The spread of COVID-19 is not only forecast to launch national unemployment into double digits for the first time in nearly 30 years, but has also led firms to freeze hiring and even withdraw advertised jobs.

"LinkedIn’s hiring data shows a gradual decline in year on year hiring growth in Australia, with a sharp drop towards the end of last week," Adam Gregory, a senior director at LinkedIn, told Business Insider Australia in a statement. "We anticipate this decline in hiring growth to deepen in the coming weeks."

Overall, the hiring rate which had stalled at a worrying 0% in recent weeks, plunged into negative territory, falling to -2.8% last week, according to the platform's jobs data.

With the likes of Qantas and Virgin Australia largely going into hibernation for at least two months, and people choosing to cancel trips and stay home amid the global pandemic, the worst-hit industries are obvious.

"The travel bans and shutdown restrictions on social gatherings have had a significant impact on jobs and hiring intentions in certain industry sectors such as aviation, travel and hospitality.
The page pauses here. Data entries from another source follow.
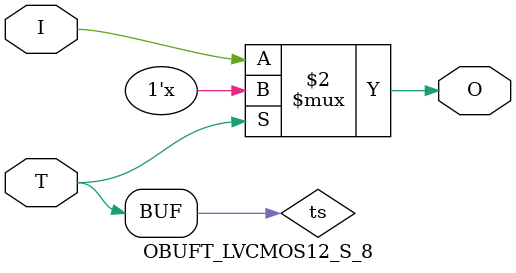
<source format=v>

/*

FUNCTION	: TRI-STATE OUTPUT BUFFER

*/

`celldefine
`timescale  100 ps / 10 ps

module OBUFT_LVCMOS12_S_8 (O, I, T);

    output O;

    input  I, T;

    or O1 (ts, 1'b0, T);
    bufif0 T1 (O, I, ts);

endmodule

</source>
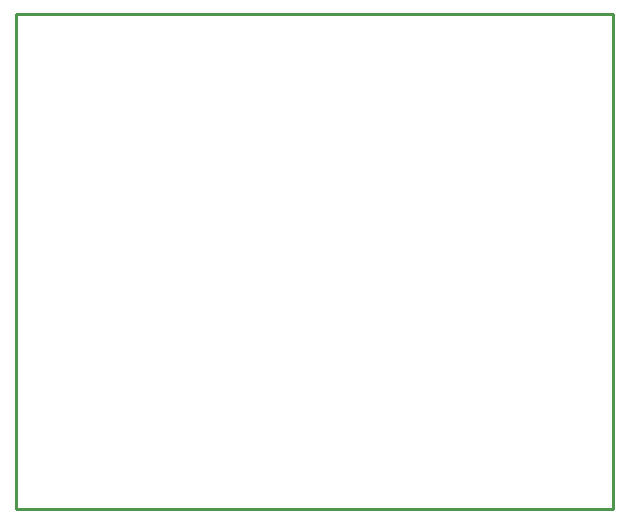
<source format=gbr>
G04 EAGLE Gerber RS-274X export*
G75*
%MOMM*%
%FSLAX34Y34*%
%LPD*%
%IN*%
%IPPOS*%
%AMOC8*
5,1,8,0,0,1.08239X$1,22.5*%
G01*
%ADD10C,0.254000*%


D10*
X0Y0D02*
X504700Y0D01*
X504700Y419000D01*
X0Y419000D01*
X0Y0D01*
M02*

</source>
Such restrictions have also significantly impacted service sectors such as tourism, retail and food and beverage," Gregory said. "The education sector has also slowed down, likely due to travel bans affecting the return of foreign students."

In fact, the education sector appears to have been the canary in the coal mine. Australian universities were some of the first organisations to be hit as many of the international students on which they rely – many of whom are from China – were unable to resume their studies. The development no doubt helped cannonball the $31 billion-plus export market, and slash recruitment by 25.6%, making it the worst-hit sector in the country so far.

However, while the Australian government wrestles with how to both keep businesses and people alive, there are some industries that appear to be bucking the downturn so far.

"In the case of the healthcare industry, there is likely a greater demand for healthcare professionals during this period, [while] the software and finance industries are more likely to have more jobs that can work remotely," Gregory said.

The sudden rush of businesses of all shapes and sizes to get their employees working from home however has seen software and IT jobs enjoy the biggest recruitment surge. Hiring has grown by 17.3%, even outpacing healthcare, at 12.6%. While not included in the data set, an unanticipated spike in demand has also spurred separate recruitment drives by both Coles and Woolworths, with both supermarkets picking up some of the slack in the labour force.

Interestingly, Australia's overall recruitment was far quicker to react to the coronavirus pandemic than other countries. China, the UK, and the US all only saw real downwards movement in recruitment during the month of March, while Australia's plummeted in mid-February, according to the LinkedIn data.

Like the length of the crisis, how those industries continue to fare as the Federal government prepares Australian businesses to a new "hibernation" phase is still largely unknown.